[Bounding boxes with keypoints]
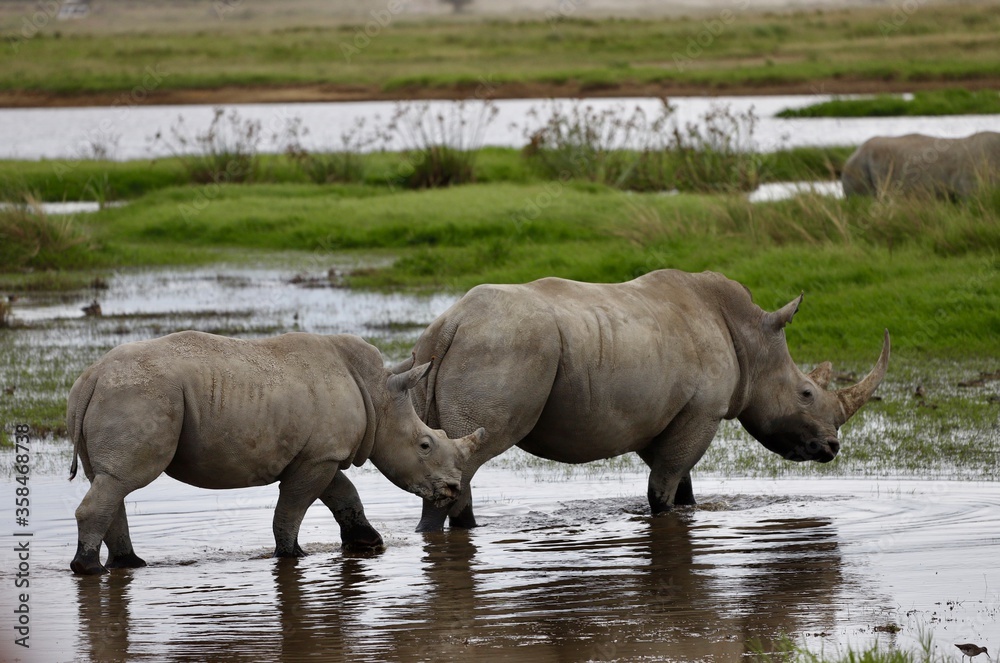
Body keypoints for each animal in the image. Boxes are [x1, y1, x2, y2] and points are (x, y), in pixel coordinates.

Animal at [66, 330, 485, 575]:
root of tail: (92, 378)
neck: (379, 395)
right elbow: (294, 507)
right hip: (140, 394)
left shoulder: (321, 454)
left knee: (109, 481)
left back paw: (128, 565)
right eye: (425, 445)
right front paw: (291, 554)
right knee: (123, 480)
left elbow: (344, 494)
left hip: (117, 394)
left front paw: (368, 543)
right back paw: (89, 569)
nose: (452, 488)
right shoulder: (319, 457)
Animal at [394, 269, 890, 531]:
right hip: (504, 348)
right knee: (465, 460)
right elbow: (664, 487)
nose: (831, 448)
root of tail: (451, 324)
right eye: (806, 394)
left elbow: (682, 483)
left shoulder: (669, 415)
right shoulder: (702, 412)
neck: (751, 339)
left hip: (438, 354)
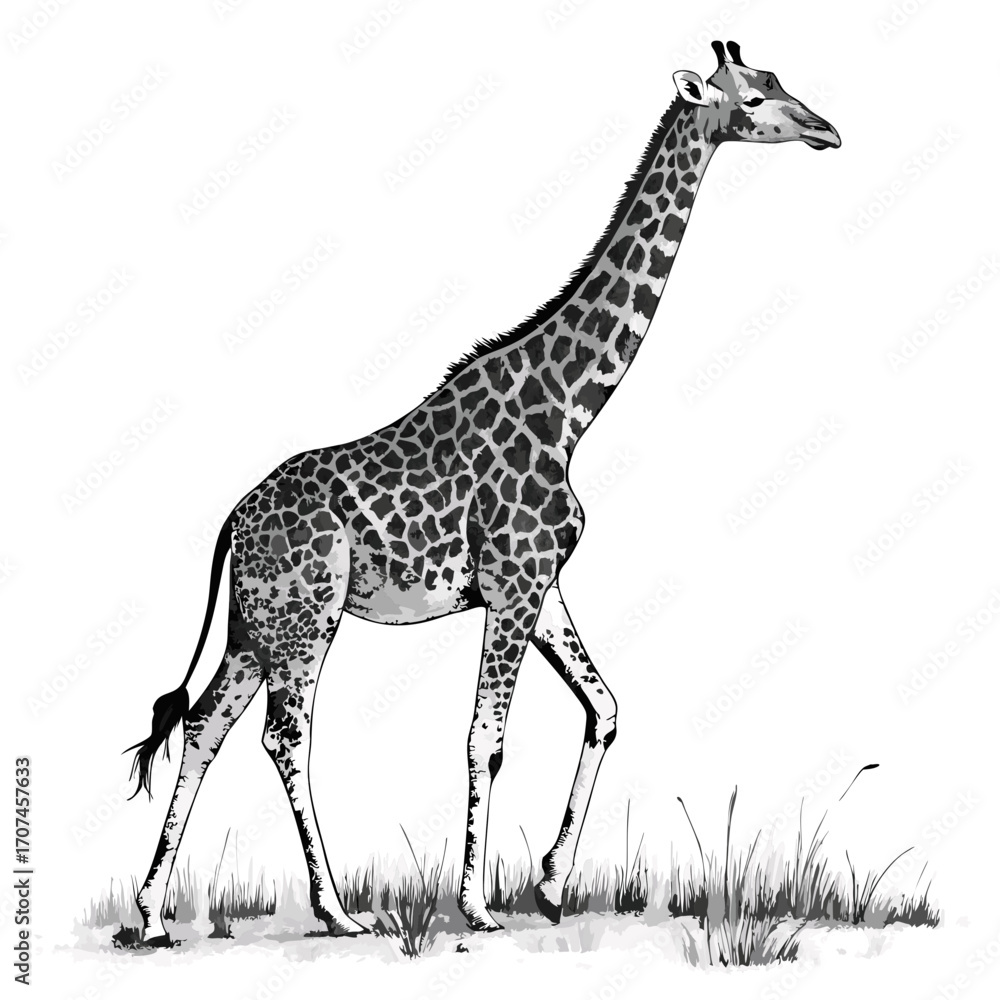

**TO DO:** The reply should hold every line of the records unchanged and no pictures.

**RESPONSE AREA:**
Body keypoints for each animal in the image. Boxes are [x1, y1, x2, y2] and points are (x, y), in pixel coordinates.

Animal at [66, 330, 485, 575]:
root of tail: (92, 378)
neck: (379, 395)
right elbow: (294, 507)
right hip: (140, 394)
left shoulder: (321, 454)
left knee: (109, 481)
left back paw: (128, 565)
right eye: (425, 445)
right front paw: (291, 554)
right knee: (123, 480)
left elbow: (344, 494)
left hip: (117, 394)
left front paw: (368, 543)
right back paw: (89, 569)
nose: (452, 488)
right shoulder: (319, 457)
Animal at [394, 269, 890, 531]:
right hip: (504, 348)
right knee: (465, 460)
right elbow: (664, 487)
nose: (831, 448)
root of tail: (451, 324)
right eye: (806, 394)
left elbow: (682, 483)
left shoulder: (669, 415)
right shoulder: (702, 412)
neck: (751, 339)
left hip: (438, 354)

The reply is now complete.